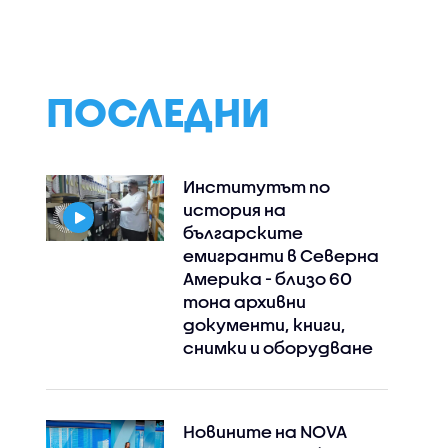
тигър в дивата
спортни умения 
онецът,
природа в Казахстан
плаж в Калифорн
лото на
ина
ПОСЛЕДНИ
Институтът по
история на
българските
емигранти в Северна
Америка - близо 60
тона архивни
документи, книги,
снимки и оборудване
Новините на NOVA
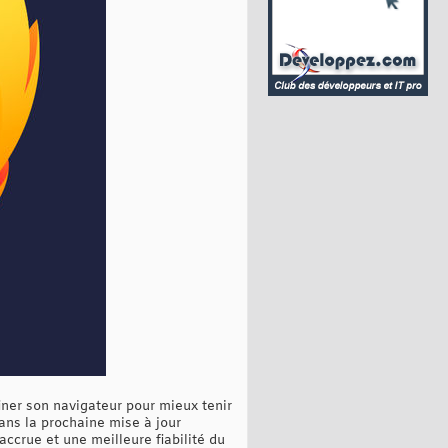
iner son navigateur pour mieux tenir
ans la prochaine mise à jour
accrue et une meilleure fiabilité du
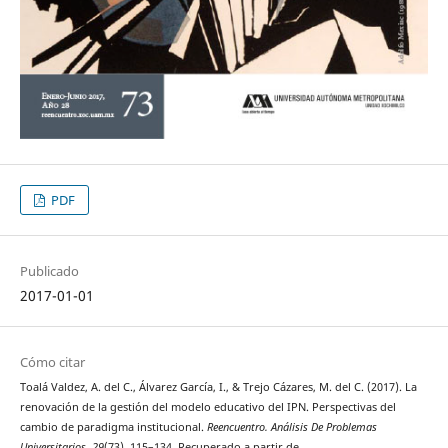
PDF
Publicado
2017-01-01
Cómo citar
Toalá Valdez, A. del C., Álvarez García, I., & Trejo Cázares, M. del C. (2017). La
renovación de la gestión del modelo educativo del IPN. Perspectivas del
cambio de paradigma institucional.
Reencuentro. Análisis De Problemas
Universitarios
,
29
(73), 115–134. Recuperado a partir de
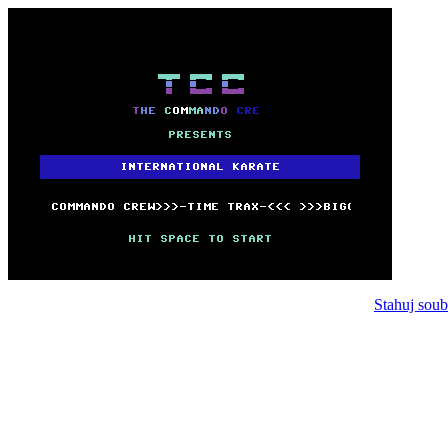
Stahuj soub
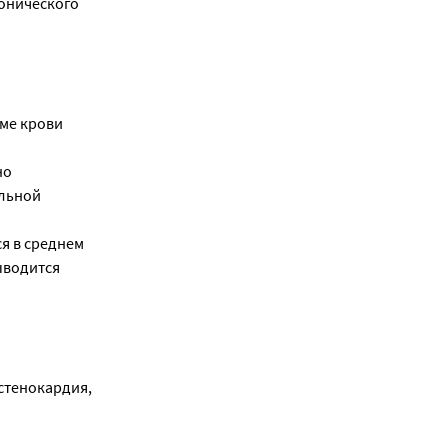
онического
зме крови
но
ельной
ся в среднем
Выводится
 стенокардия,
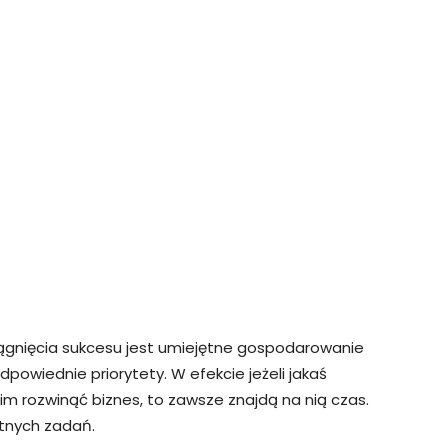
iągnięcia sukcesu jest umiejętne gospodarowanie
dpowiednie priorytety. W efekcie jeżeli jakaś
m rozwinąć biznes, to zawsze znajdą na nią czas.
otnych zadań.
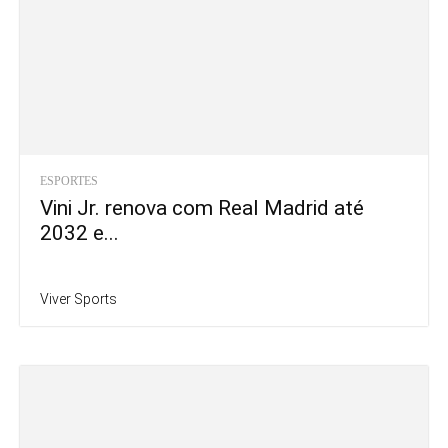
ESPORTES
Vini Jr. renova com Real Madrid até
2032 e...
Viver Sports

==============================

Copy exactly the lines of the listing above between the one holding "плаж в Калифорн" and the one holding "iągnięcia sukcesu jest", inclusive; omit all pictures.

* Problem solution *
плаж в Калифорн
лото на
ина
ПОСЛЕДНИ
Институтът по
история на
българските
емигранти в Северна
Америка - близо 60
тона архивни
документи, книги,
снимки и оборудване
Новините на NOVA
iner son navigateur pour mieux tenir
ans la prochaine mise à jour
accrue et une meilleure fiabilité du
PDF
Publicado
2017-01-01
Cómo citar
Toalá Valdez, A. del C., Álvarez García, I., & Trejo Cázares, M. del C. (2017). La
renovación de la gestión del modelo educativo del IPN. Perspectivas del
cambio de paradigma institucional.
Reencuentro. Análisis De Problemas
Universitarios
,
29
(73), 115–134. Recuperado a partir de
Stahuj soub
онического
зме крови
но
ельной
ся в среднем
Выводится
 стенокардия,
iągnięcia sukcesu jest umiejętne gospodarowanie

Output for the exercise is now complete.